CMS’ rule creates a new Medicare Severity
Diagnostic Related Group (MS-DRG) that provides a predictable payment to help
adequately compensate hospitals for administering Chimeric Antigen Receptor
(CAR) T-cell therapies. The current FDA-approved CAR-T-cell cancer therapies
use a patient’s genetically modified immune cells to treat specific types of
cancer.
Also in the final rule, CMS approved a record
number of 24 New Technology Add-on Payments (NTAPs), which is an additional
payment to hospitals for cases involving eligible new and relatively high
cost technologies. Last year, to remove barriers to innovation, CMS
established alternative streamlined pathways for FDA Breakthrough Devices and
FDA Qualified Infectious Disease Products (QIDPs) to qualify for NTAPs. Among
CMS’ approval of these 24 additional NTAPs are two technologies for new
medical devices that are part of the FDA’s Breakthrough Devices Program and
six technologies that received FDA QIDP designation. This will provide
additional Medicare payment for these technologies while real-world evidence
is emerging, giving Medicare beneficiaries timely access to the latest
innovations.
CMS is also expanding the add-on payment
alternative pathway for antimicrobial products approved under FDA’s Limited
Population Pathway for Antibacterial and Antifungal Drugs (LPAD pathway),
which encourages the development of safe and effective drug products that
address unmet needs of patients with serious bacterial and fungal infections.
Specifically, an antibacterial or antifungal drug approved under the LPAD pathway
is used to treat a serious or life-threatening infection in a limited
population of patients with unmet needs.
CMS is also taking steps to ensure that the
Medicare Fee-for-Service (FFS) program adopts pricing strategies based on
real world market forces. Medicare generally pays hospitals a rate that is
weighted by the relative cost of providing certain services based on a
patient's diagnosis. These weights are currently based in large part on the
charges that hospitals report to the federal government, which often have
little relevancy to the actual rates paid by insurance companies. Hospitals
are already required to report these negotiated rates as part of the Trump
Administration’s efforts to promote price transparency, and CMS is now
finalizing a requirement for hospitals to report to CMS the median rate
negotiated with Medicare Advantage Organizations for inpatient services to
use instead of the charge based data. CMS will begin to collect this data in
2021 and will use it in the methodology for calculating inpatient hospital
payments beginning in 2024. These provisions will introduce the influences of
market competition into hospital payment and help advance CMS's goal of
utilizing market- based pricing strategies in the Medicare FFS program.

** REQUIRED ACTION 1 **
According to the CMS rule text, how many New Technology Add-on Payments did CMS approve in the final rule?
** REQUIRED ACTION 2 **
Reproduce the CMS rule text from "CMS is also expanding" up to and including "with unmet needs.".
The lines after this have nothing to do with the CMS rule text.

** SUPPLIED RECORDS **

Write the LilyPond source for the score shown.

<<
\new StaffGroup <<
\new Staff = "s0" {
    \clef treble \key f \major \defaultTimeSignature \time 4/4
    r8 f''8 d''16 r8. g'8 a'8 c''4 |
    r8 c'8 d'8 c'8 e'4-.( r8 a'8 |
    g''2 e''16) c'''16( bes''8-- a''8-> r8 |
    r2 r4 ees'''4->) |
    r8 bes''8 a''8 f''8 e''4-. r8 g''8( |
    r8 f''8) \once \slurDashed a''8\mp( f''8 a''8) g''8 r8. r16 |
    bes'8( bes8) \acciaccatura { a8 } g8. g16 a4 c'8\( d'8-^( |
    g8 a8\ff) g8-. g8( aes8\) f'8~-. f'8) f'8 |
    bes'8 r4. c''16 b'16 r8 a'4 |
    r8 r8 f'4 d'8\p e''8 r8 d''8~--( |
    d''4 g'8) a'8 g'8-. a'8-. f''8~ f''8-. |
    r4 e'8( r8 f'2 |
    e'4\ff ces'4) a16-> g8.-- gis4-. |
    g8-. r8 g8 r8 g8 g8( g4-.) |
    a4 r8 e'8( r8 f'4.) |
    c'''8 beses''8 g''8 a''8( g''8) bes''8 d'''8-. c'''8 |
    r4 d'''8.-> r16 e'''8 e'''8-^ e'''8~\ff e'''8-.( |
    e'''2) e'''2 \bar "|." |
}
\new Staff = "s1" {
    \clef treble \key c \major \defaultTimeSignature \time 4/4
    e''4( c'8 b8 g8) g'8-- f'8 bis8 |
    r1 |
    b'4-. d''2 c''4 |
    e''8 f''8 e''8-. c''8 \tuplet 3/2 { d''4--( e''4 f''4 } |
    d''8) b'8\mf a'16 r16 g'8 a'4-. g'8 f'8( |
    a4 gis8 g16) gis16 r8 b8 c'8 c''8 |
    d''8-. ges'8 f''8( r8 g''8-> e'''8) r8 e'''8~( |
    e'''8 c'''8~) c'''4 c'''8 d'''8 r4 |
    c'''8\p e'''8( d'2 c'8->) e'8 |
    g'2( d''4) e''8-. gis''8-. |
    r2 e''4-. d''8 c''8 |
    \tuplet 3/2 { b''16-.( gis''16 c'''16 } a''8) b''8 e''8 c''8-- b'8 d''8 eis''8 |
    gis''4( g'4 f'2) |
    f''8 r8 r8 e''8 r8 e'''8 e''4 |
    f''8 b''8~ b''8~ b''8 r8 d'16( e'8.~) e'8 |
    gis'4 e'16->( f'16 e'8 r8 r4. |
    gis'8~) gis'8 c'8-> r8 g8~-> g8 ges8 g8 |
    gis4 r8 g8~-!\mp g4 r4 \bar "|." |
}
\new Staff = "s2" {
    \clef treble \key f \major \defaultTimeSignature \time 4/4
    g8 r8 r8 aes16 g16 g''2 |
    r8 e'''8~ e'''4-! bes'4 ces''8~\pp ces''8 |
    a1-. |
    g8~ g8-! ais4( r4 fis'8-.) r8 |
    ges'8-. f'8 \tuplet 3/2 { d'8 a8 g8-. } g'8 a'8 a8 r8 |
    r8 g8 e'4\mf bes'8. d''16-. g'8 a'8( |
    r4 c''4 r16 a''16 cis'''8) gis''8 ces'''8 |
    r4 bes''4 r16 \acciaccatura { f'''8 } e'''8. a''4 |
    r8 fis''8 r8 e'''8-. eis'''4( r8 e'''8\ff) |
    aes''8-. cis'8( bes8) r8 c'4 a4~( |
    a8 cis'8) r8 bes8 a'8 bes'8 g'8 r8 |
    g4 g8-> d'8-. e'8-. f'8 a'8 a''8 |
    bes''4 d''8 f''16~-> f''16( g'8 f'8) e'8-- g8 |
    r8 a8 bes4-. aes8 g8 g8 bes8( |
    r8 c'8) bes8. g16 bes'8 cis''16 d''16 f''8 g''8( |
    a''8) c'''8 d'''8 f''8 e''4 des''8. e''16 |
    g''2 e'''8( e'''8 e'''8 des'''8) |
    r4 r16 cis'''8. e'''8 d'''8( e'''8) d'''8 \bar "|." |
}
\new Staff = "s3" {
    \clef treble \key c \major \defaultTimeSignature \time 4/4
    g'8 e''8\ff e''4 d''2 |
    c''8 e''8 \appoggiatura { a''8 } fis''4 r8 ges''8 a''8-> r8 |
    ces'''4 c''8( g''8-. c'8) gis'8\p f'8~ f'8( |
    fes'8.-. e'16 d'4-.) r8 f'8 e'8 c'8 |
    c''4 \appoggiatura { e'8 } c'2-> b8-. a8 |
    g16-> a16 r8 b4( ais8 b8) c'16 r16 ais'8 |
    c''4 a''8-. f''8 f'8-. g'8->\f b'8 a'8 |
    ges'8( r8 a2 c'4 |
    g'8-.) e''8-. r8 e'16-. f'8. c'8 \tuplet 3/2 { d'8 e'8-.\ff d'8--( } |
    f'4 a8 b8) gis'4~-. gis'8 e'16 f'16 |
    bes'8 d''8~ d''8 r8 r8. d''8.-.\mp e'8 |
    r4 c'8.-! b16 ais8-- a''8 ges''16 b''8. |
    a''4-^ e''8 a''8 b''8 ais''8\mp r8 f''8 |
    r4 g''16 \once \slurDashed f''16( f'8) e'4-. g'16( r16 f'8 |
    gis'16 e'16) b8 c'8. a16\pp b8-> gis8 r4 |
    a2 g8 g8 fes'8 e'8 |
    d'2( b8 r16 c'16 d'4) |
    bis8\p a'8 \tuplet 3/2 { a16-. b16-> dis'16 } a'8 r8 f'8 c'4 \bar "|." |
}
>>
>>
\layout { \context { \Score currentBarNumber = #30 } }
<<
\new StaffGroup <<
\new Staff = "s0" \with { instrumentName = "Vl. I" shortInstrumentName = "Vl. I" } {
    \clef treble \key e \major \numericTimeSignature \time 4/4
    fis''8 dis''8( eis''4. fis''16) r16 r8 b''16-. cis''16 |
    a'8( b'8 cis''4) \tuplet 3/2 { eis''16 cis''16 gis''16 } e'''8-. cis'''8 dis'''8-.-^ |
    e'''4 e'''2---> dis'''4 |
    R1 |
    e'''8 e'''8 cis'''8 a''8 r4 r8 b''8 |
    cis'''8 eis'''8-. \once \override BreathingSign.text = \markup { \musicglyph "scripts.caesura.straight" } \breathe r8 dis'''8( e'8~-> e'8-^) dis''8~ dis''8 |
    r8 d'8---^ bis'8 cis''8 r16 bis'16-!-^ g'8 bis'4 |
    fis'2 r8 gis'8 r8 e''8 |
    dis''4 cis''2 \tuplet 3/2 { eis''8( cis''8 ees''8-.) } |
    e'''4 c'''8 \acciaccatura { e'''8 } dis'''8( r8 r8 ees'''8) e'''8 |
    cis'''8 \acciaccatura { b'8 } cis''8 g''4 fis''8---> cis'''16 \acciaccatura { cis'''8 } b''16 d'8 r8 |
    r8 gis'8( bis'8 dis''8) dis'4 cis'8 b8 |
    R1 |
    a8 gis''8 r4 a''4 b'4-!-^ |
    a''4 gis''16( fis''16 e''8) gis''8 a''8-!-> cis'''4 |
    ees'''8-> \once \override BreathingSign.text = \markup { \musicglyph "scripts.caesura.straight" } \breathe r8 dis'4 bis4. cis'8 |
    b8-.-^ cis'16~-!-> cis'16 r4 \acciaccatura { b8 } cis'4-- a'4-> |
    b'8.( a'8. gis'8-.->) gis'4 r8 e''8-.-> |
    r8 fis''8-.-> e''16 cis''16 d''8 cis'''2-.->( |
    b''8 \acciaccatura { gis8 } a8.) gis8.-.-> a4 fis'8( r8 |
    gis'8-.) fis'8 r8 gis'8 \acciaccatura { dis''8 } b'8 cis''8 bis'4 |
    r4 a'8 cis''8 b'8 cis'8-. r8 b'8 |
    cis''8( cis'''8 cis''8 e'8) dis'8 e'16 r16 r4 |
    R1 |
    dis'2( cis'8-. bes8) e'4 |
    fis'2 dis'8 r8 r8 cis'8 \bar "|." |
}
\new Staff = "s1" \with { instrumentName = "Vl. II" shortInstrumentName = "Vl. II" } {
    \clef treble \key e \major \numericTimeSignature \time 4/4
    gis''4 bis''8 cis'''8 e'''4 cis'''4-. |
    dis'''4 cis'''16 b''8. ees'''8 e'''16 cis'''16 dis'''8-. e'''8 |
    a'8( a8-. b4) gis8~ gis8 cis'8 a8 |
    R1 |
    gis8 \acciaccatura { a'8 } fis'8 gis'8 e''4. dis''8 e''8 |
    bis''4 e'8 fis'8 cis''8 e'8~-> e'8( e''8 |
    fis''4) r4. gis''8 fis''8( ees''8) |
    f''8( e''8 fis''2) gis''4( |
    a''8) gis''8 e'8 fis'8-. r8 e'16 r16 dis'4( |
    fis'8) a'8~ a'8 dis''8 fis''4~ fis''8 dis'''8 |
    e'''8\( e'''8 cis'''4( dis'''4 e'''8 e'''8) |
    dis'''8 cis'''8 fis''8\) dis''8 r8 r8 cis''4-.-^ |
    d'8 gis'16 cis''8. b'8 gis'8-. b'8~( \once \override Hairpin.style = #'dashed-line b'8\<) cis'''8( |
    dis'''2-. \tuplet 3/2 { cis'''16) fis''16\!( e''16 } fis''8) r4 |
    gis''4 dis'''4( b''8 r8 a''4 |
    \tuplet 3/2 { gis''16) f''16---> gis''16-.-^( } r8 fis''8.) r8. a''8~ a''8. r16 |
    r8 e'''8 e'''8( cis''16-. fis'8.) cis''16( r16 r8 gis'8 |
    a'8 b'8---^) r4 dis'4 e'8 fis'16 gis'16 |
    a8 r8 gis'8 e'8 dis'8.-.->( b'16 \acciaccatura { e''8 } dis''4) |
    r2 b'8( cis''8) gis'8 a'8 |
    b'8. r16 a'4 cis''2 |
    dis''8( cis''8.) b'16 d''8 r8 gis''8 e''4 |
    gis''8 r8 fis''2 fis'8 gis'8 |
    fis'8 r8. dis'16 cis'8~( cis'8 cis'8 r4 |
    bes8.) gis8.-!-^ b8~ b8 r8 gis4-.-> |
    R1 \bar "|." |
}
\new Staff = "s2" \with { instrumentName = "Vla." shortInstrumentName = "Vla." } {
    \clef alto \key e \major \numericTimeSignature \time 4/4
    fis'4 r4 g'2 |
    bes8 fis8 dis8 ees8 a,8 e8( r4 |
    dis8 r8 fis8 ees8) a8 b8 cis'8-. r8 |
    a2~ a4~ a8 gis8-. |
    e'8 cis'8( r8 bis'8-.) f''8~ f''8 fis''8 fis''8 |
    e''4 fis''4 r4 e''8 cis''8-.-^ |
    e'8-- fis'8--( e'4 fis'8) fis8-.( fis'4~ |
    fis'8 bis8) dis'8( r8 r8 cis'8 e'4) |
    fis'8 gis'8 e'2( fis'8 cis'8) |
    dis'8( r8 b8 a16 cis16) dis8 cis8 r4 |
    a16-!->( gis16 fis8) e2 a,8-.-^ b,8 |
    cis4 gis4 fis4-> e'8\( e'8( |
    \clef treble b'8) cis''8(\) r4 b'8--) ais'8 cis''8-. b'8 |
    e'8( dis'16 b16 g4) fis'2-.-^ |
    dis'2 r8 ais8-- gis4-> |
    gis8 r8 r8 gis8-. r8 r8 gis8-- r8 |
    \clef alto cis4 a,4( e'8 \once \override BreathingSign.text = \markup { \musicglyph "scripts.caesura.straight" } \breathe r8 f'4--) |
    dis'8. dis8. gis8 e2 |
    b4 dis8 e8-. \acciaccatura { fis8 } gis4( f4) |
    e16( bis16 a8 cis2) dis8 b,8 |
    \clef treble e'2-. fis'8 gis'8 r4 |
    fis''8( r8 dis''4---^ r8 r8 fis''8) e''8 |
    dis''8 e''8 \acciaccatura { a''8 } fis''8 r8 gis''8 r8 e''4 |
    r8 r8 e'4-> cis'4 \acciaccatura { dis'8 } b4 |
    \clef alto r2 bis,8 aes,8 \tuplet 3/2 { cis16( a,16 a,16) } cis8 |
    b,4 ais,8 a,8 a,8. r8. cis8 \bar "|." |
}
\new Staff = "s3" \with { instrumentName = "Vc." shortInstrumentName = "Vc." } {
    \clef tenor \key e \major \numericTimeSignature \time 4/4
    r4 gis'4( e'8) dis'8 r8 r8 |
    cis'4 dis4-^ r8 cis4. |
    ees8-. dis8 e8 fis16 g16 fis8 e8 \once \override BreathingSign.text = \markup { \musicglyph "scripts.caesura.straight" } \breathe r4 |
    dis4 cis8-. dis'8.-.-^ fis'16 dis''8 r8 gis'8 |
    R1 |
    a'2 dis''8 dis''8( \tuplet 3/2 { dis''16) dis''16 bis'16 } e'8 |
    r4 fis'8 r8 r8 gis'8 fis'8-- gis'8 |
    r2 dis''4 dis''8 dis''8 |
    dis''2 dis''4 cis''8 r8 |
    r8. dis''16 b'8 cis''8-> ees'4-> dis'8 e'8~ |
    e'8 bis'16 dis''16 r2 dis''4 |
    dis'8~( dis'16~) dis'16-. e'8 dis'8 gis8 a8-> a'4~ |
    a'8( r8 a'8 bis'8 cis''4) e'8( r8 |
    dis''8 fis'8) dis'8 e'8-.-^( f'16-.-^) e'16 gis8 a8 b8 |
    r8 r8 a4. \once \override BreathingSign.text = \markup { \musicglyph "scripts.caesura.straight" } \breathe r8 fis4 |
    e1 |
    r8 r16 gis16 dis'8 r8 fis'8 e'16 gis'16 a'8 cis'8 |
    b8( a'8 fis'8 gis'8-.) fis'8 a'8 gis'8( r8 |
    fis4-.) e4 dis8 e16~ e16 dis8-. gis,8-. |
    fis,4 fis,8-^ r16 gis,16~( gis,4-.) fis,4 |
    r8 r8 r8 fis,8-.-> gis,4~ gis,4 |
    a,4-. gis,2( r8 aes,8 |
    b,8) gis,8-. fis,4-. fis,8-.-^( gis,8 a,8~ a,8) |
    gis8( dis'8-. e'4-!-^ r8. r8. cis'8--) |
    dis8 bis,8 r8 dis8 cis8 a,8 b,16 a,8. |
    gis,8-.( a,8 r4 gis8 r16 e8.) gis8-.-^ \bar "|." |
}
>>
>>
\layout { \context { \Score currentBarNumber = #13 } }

** SOLUTION 1 **
24

** SOLUTION 2 **
CMS is also expanding the add-on payment
alternative pathway for antimicrobial products approved under FDA’s Limited
Population Pathway for Antibacterial and Antifungal Drugs (LPAD pathway),
which encourages the development of safe and effective drug products that
address unmet needs of patients with serious bacterial and fungal infections.
Specifically, an antibacterial or antifungal drug approved under the LPAD pathway
is used to treat a serious or life-threatening infection in a limited
population of patients with unmet needs.